Both serve as personal assistants and agents.

The plot thickened when Microsoft shipped a nearly identical AI experience in Edge days after Atlas. That signals where platforms are going: agentic browsing becomes intentional.

This is the challenge and the opportunity. We’re moving from a web of browsing and transactions to a web of discovery, action, and outcomes.

The Shift from Keywords, Links, and Pages to Discovery, Decisions, and Actions

For 20+ years the browser was a window. You typed a query, opened a dozen tabs, skimmed, copied, pasted, filled forms, and stitched the journey together yourself. The final mile was do-it-yourself.

In the agentic model, the browser becomes co-pilot and flight controller. You express intent, it gathers sources, weighs options, and executes. It returns a plan, a basket, a booking, or a brief. Fewer tabs. Faster decisions. More outcomes.

  • Atlas bakes ChatGPT into the browsing loop.
  • Comet fuses Perplexity search with in-page reasoning.

Records excerpted from a collection:
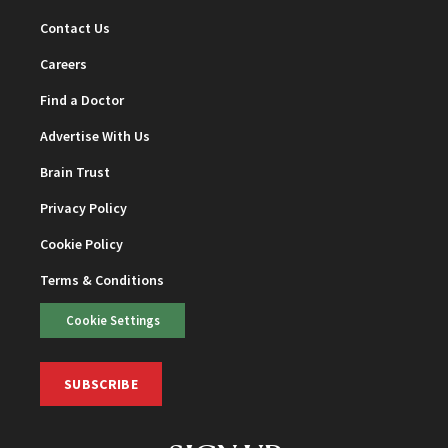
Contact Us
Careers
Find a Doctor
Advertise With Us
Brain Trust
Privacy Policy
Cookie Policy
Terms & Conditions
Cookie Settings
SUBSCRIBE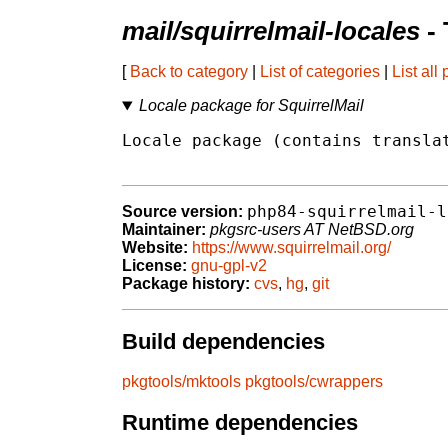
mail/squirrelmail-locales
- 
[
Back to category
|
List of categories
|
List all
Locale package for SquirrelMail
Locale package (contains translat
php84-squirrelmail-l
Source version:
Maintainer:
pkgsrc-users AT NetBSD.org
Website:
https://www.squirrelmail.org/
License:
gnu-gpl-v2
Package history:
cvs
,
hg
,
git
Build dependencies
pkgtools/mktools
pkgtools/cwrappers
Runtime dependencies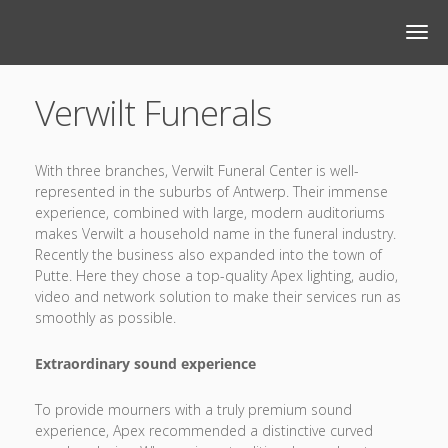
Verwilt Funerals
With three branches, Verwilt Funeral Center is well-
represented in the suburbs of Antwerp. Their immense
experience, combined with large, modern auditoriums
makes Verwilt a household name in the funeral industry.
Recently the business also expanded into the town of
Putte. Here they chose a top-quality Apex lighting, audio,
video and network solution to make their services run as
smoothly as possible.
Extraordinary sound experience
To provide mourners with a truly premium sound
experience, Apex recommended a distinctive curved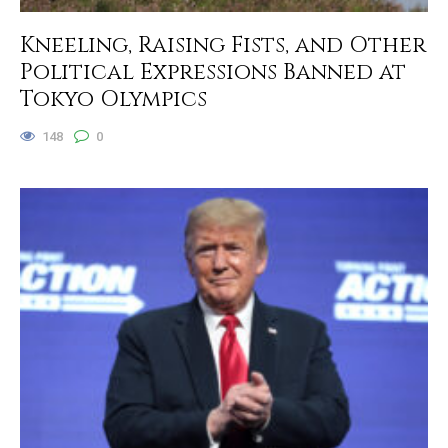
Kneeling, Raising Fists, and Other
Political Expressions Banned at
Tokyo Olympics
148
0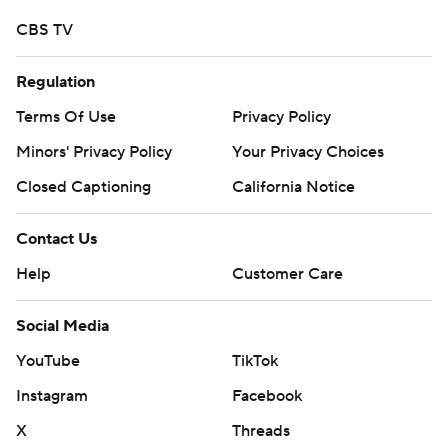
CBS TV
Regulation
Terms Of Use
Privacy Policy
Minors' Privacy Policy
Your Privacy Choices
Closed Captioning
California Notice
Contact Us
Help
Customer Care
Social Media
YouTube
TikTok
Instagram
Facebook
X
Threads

GOAL OF THE EXERCISE: Continue the passage on agentic web browsers from the point where it stops.

RESULT OF THIS EXERCISE:
  • Edge’s new AI mode makes “do the task” a default pattern.

This introduces a web that works for you.

Field notes: stress-testing Atlas in New York

Ahead of a trip to New York, I asked Atlas for the hottest restaurants, logged in where it suggested, set windows for lunch and dinner plus party size, and watched it research and attempt to book. When it couldn’t, it added me to waitlists and notifications. End-to-end tasking without a spreadsheet of tabs. I’ll post where I landed on IG.

Watch video here.

I’ve found reasons to use both Atlas and Comet, and I’m still learning the nuances. What’s clear: behavior shifts to intention to action to outcomes. People will expect planning, comparison, and checkout in one flow. Hands on the wheel, but less time on the road.

So what actually changes?

1) Discovery compresses. We move from “find pages” to “produce outcomes.” Tasks, not queries, become the unit of value.

2) Trust becomes a ranking signal. Agents will privilege content with provenance, recency, and clear policies over thin pages and click-bait.

3) Design tilts toward machine readability. If your information can’t be parsed, reasoned over, and acted on by an agent, it risks being sidelined.

SEO isn’t Dead, but the SEO Playbook is…

Classic SEO was written for crawlers and clicks. The next play is AEO: AI Experience Optimization. Design your content and commerce so agents can understand, trust, and transact. That’s where the web is going. Less a web for human consumption alone and more a web designed for LLMs and agentic processing.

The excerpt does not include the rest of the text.